FILHO DA TRADIÇÃO
Clerisvaldo B. Chagas, 24 de junho de 2011.
Filho legítimo da tradição junina, noite de São João fora de casa, nem pensar. Disponível o ano inteiro para viagens, menos nas noites sagradas do São João e Natal, vamos mantendo a vontade de está em casa. Enquanto puder acender a fogueira do santo na rua pavimentada com pedras, vamos mantendo o ritual bendito das raízes, dentro do mais puro segmento interiorano nordestino. Faz parte da festa à peleja para acender a madeira misturada componente da fogueira. Os tufos insistentes da fumaça, o molejo da palha no abano comprado na feira, o esvaziamento da caixa de fósforos sem consistência, vão permitindo o recado do Criador que você ainda vive. Como o poder aquisitivo deu direito ao som para todos, o abuso musical acontece pela vizinhança, no padrão “ninguém pode conversar”. O milho chega ao momento certo e vira consumo nas mais variadas formas. As bebidas estão aí, para quem bebe e quem não bebe diante do churrasco tentador que tempera a conversa dos compadres. Não, não adianta telefonar me chamando que eu não vou, meu amigo. Já disse que noite de São João não saio de casa. Estão ali na mesinha, o quente e o frio se você me visitar, mas ir para lá, vou não. Não tem quem me faça, é assim que se diz por essas bandas.
Quando os legítimos forrós do Rei do Baião vão desfilando, trazem a saudade danada de cada São João, de cada momento vivido, de cada item familiar que acompanha o tempo. Os olhos não resistem e, devagar, empurram duas lágrimas rebeldes que bem traduzem a dormência da alma. Ninguém percebe. Ninguém deve perceber o que é só meu. Deixe meu mundo interno escorrer até o copo tinto de vinho suave. As chamas do atilho queimam o angico, a aroeira e vai temperando uma nostalgia que maltrata. Uns olhos verdes e tentadores que chamam por cima do fogaréu.
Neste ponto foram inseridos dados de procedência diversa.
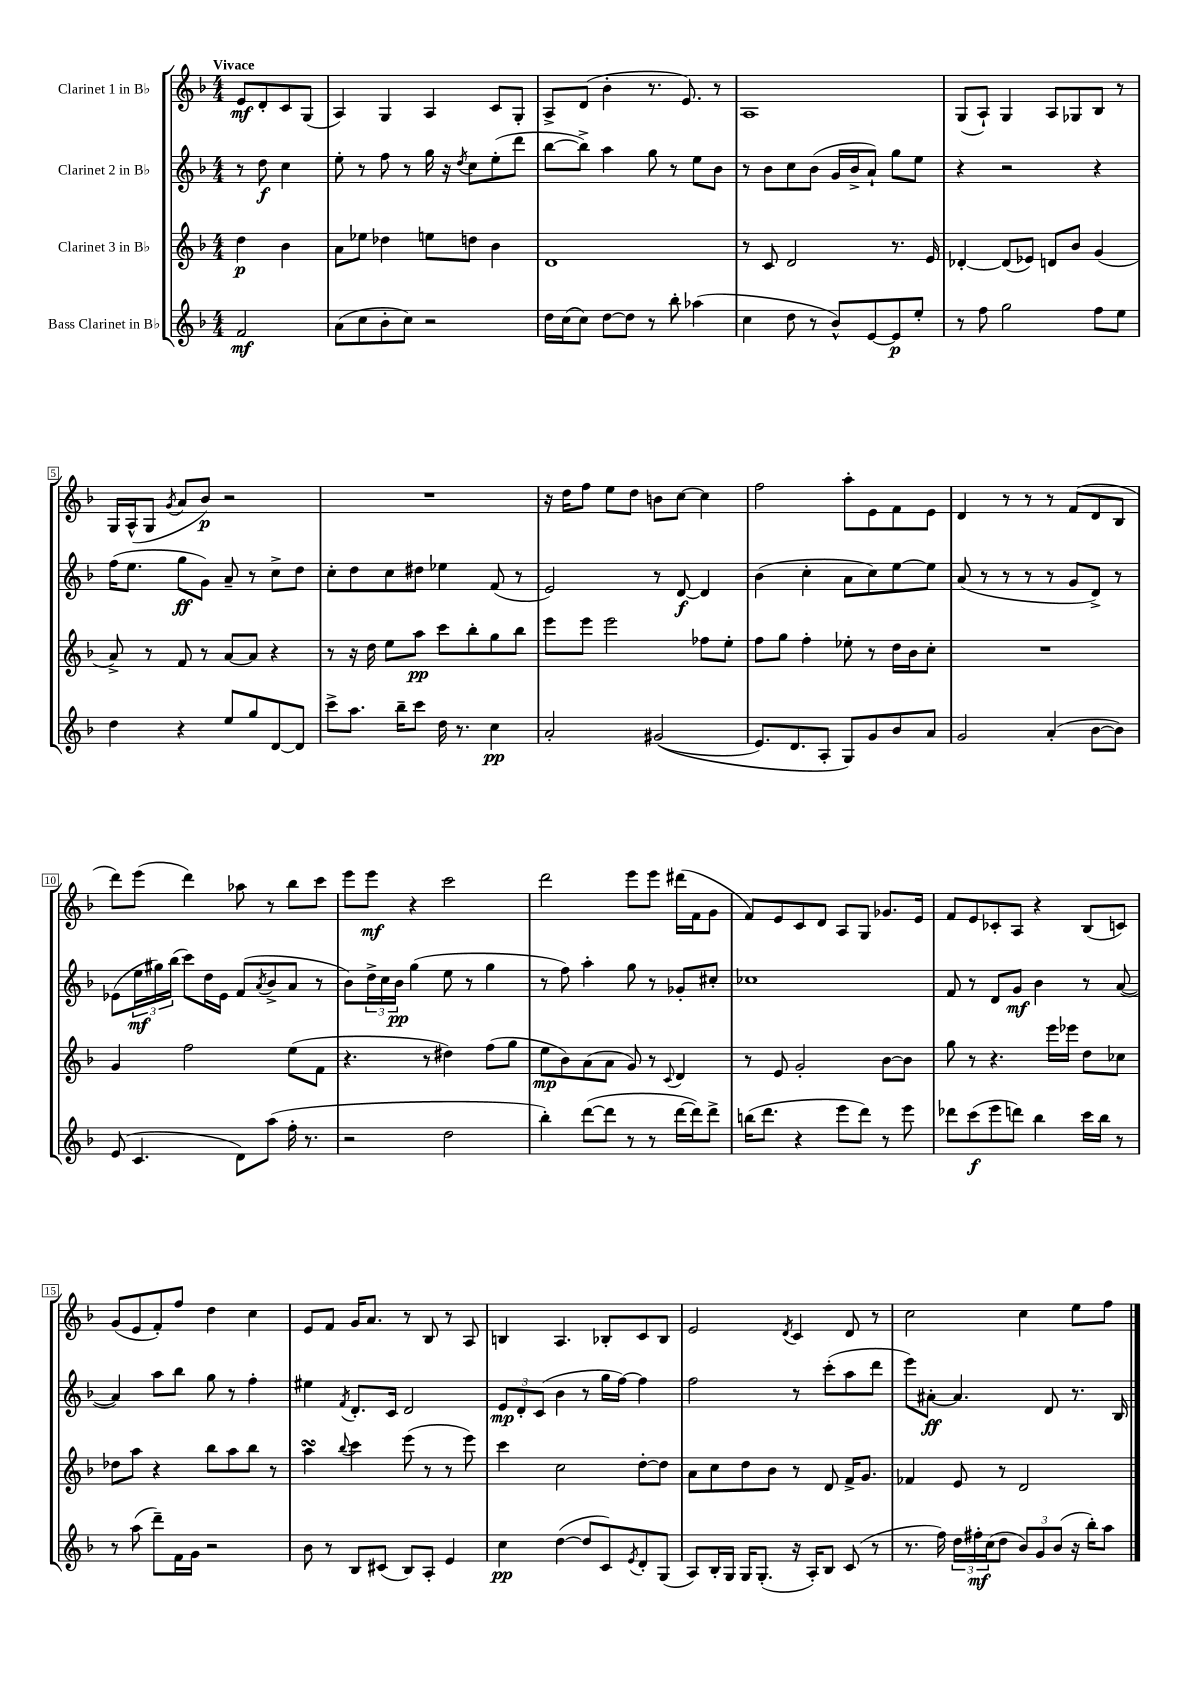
<<
\new StaffGroup <<
\new Staff = "s0" \with { instrumentName = "Clarinet 1 in Bb" } {
    \clef treble \key f \major \numericTimeSignature \time 4/4 \partial 2 \tempo "Vivace"
    e'8\mf d'8-. c'8 g8( |
    a4) g4 a4 c'8 g8-. |
    a8-> d'8( bes'4-. r8. e'8.) r8 |
    a1 |
    g8( a8-!) g4 a8 ges8 bes8 r8 |
    g16 a16-^( g8 \acciaccatura { g'8 } a'8 bes'8\p) r2 |
    R1 |
    r16 d''16 f''8 e''8 d''8 b'8 c''8~ c''4 |
    f''2 a''8-. e'8 f'8 e'8 |
    d'4 r8 r8 r8 f'8( d'8 bes8 |
    d'''8) e'''8( d'''4) aes''8 r8 bes''8 c'''8 |
    e'''8 e'''8\mf r4 c'''2 |
    d'''2 e'''8 e'''8 dis'''16( f'16 g'8 |
    f'8) e'8 c'8 d'8 a8 g8 ges'8. e'16 |
    f'8 e'8 ces'8-. a8 r4 bes8( c'8) |
    g'8( e'8 f'8-.) f''8 d''4 c''4 |
    e'8 f'8 g'16 a'8. r8 bes8 r8 a8 |
    b4 a4. bes8-. c'8 bes8 |
    e'2 \acciaccatura { d'8 } c'4 d'8 r8 |
    c''2 c''4 e''8 f''8 \bar "|." |
}
\new Staff = "s1" \with { instrumentName = "Clarinet 2 in Bb" } {
    \clef treble \key f \major \numericTimeSignature \time 4/4 \partial 2
    r8 d''8\f c''4 |
    e''8-. r8 f''8 r8 g''16 r16 \acciaccatura { d''8 } c''8 e''8-.( d'''8 |
    bes''8~ bes''8->) a''4 g''8 r8 e''8 bes'8 |
    r8 bes'8 c''8 bes'8( g'16 bes'16-> a'8-!) g''8 e''8 |
    r4 r2 r4 |
    f''16( e''8. g''8\ff g'8) a'8-- r8 c''8-> d''8 |
    c''8-. d''8 c''8 dis''8 ees''4 f'8( r8 |
    e'2) r8 d'8~\f d'4 |
    bes'4( c''4-. a'8 c''8) e''8~ e''8 |
    a'8( r8 r8 r8 r8 g'8 d'8->) r8 |
    ees'8( \tuplet 3/2 { e''16\mf gis''16) bes''16( } c'''8) d''16 ees'16 f'8( \acciaccatura { a'8 } bes'8-> a'8 r8 |
    bes'8) \tuplet 3/2 { d''16-> c''16 bes'16\pp } g''4( e''8 r8 g''4 |
    r8 f''8) a''4-. g''8 r8 ges'8-. cis''8-. |
    ces''1 |
    f'8 r8 d'8 g'8\mf bes'4 r8 a'8~( |
    a'4) a''8 bes''8 g''8 r8 f''4-. |
    eis''4 \acciaccatura { f'8 } d'8.-. c'16 d'2 |
    \tuplet 3/2 { e'8\mp d'8-. c'8( } bes'4 r8 g''16 f''16~) f''4 |
    f''2 r8 c'''8-.( a''8 d'''8 |
    e'''8) ais'8~-.\ff ais'4. d'8 r8. bes16 \bar "|." |
}
\new Staff = "s2" \with { instrumentName = "Clarinet 3 in Bb" } {
    \clef treble \key f \major \numericTimeSignature \time 4/4 \partial 2
    d''4\p bes'4 |
    a'8 ees''8 des''4 e''8 d''8 bes'4 |
    d'1 |
    r8 c'8 d'2 r8. e'16 |
    des'4~-. des'8( ees'8) d'8 bes'8 g'4( |
    a'8->) r8 f'8 r8 a'8~ a'8 r4 |
    r8 r16 d''16 e''8 a''8\pp c'''8 bes''8-. g''8 bes''8 |
    e'''8 e'''8 e'''2 fes''8 e''8-. |
    f''8 g''8 f''4-. ees''8-. r8 d''16 bes'16 c''8-. |
    R1 |
    g'4 f''2 e''8( f'8 |
    r4. r8 dis''4) f''8( g''8 |
    e''8\mp bes'8) a'8( a'8 g'8) r8 \appoggiatura { c'8 } d'4 |
    r8 e'8 g'2-. bes'8~ bes'8 |
    g''8 r8 r4. e'''16 ees'''16 d''8 ces''8 |
    des''8 a''8 r4 bes''8 a''8 bes''8 r8 |
    a''4\turn \appoggiatura { bes''8 } c'''4 e'''8( r8 r8 e'''8) |
    c'''4 c''2 d''8~-. d''8 |
    a'8 c''8 d''8 bes'8 r8 d'8 f'16-> g'8. |
    fes'4 e'8 r8 d'2 \bar "|." |
}
\new Staff = "s3" \with { instrumentName = "Bass Clarinet in Bb" } {
    \clef treble \key f \major \numericTimeSignature \time 4/4 \partial 2
    f'2\mf |
    a'8( c''8 bes'8-. c''8) r2 |
    d''16 c''16( c''8) d''8~ d''8 r8 bes''8-. aes''4( |
    c''4 d''8 r8 bes'8-^) e'8~ e'8\p e''8-. |
    r8 f''8 g''2 f''8 e''8 |
    d''4 r4 e''8 g''8 d'8~ d'8 |
    c'''8-> a''8. bes''16-- c'''8 d''16 r8. c''4\pp |
    a'2-. gis'2(\( |
    e'8.) d'8. a8-. g8\) g'8 bes'8 a'8 |
    g'2 a'4-.( bes'8~ bes'8) |
    e'8( c'4. d'8) a''8( f''16-. r8. |
    r2 d''2 |
    bes''4-.) d'''8~( d'''8 r8 r8 d'''16~ d'''16) d'''8-> |
    b''16( d'''8. r4 e'''8 d'''8) r8 e'''8 |
    des'''8 c'''8\f( e'''8 d'''8) bes''4 c'''16 bes''16 r8 |
    r8 a''8( d'''8--) f'16 g'16 r2 |
    bes'8 r8 bes8 cis'8( bes8) a8-. e'4 |
    c''4\pp d''4~( d''8 c'8) \acciaccatura { e'8 } d'8-. g8( |
    a8) bes16-. g16 g16 g8.-.( r16 a16-.) bes8 c'8( r8 |
    r8. f''16) \tuplet 3/2 { d''16 fis''16-.\mf c''16( } d''8 \tuplet 3/2 { bes'8) g'8 bes'8( } r16 bes''16-.) a''8 \bar "|." |
}
>>
>>
\layout { \context { \Score \override BarNumber.stencil = #(make-stencil-boxer 0.1 0.3 ly:text-interface::print) } }
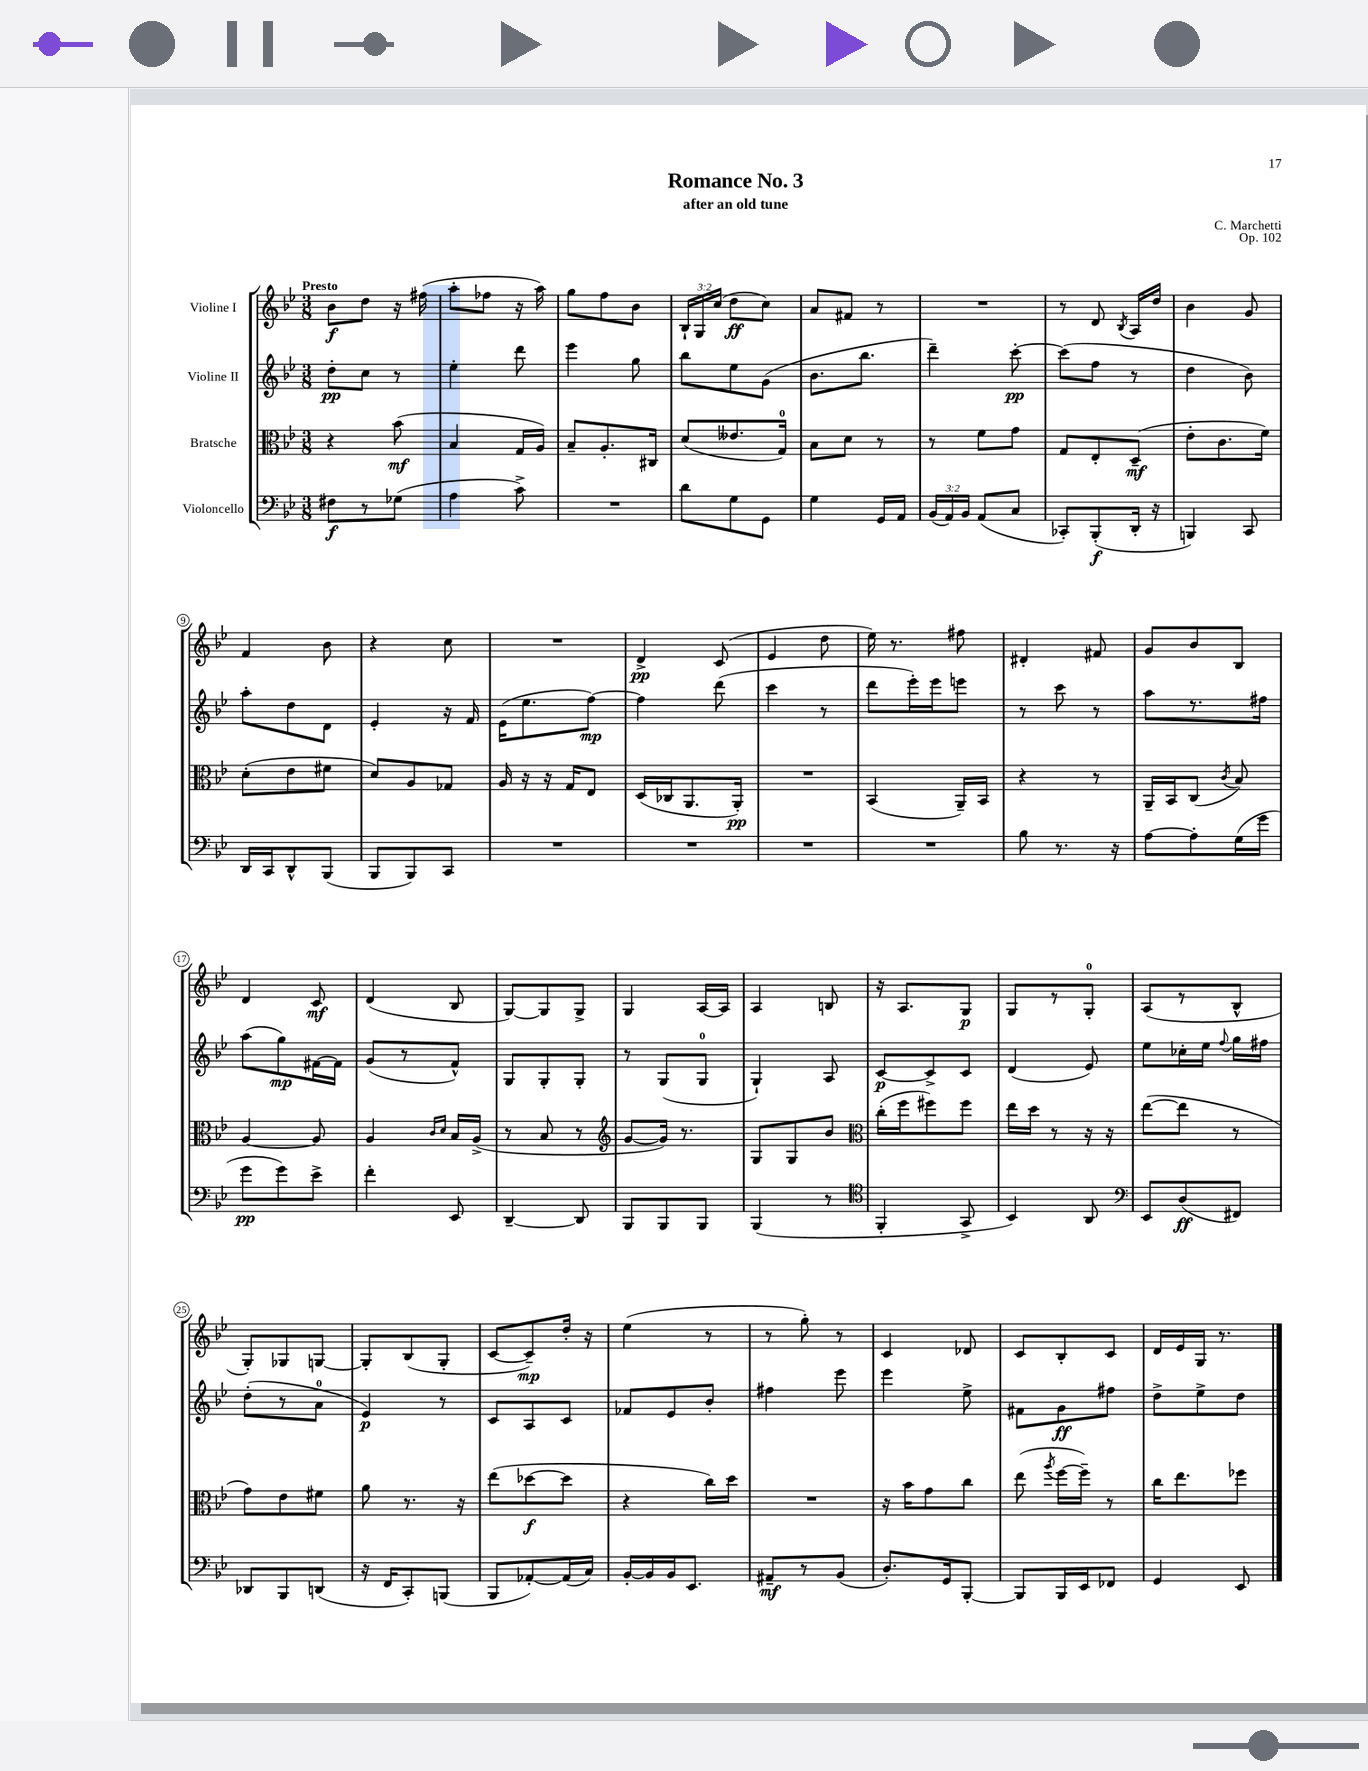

O Sol ardente do Sertão que tange um amor para os juazeiros, baraúnas, quixabeiras. Uma sequidão terrena que se mistura à seca de beijos, de nexos, de sexo. Suaves carícias no pipiri das caatingas. Arrulho de pombas rolas nos galhos retorcidos. Coaxar nas lagoas de inverno. Invasões temporárias de sentimentos viajados. Lençóis cheirosos sobre corpos sensuais. Despertar de um passado diante da fogueira. A fogueira de São João.
“O fole roncou
Lá no alto da serra
Cabroeira da minha terra
Subiu a serra
E foi brincar
Eu sei que morro
De faca, de carabina
Mas o amor de Joventina
Me dá força pra brigar...”
A chama da fogueira continua passando filme. Permanece, entra ano sai ano, reforçando um FILHO DA TRADIÇÃO.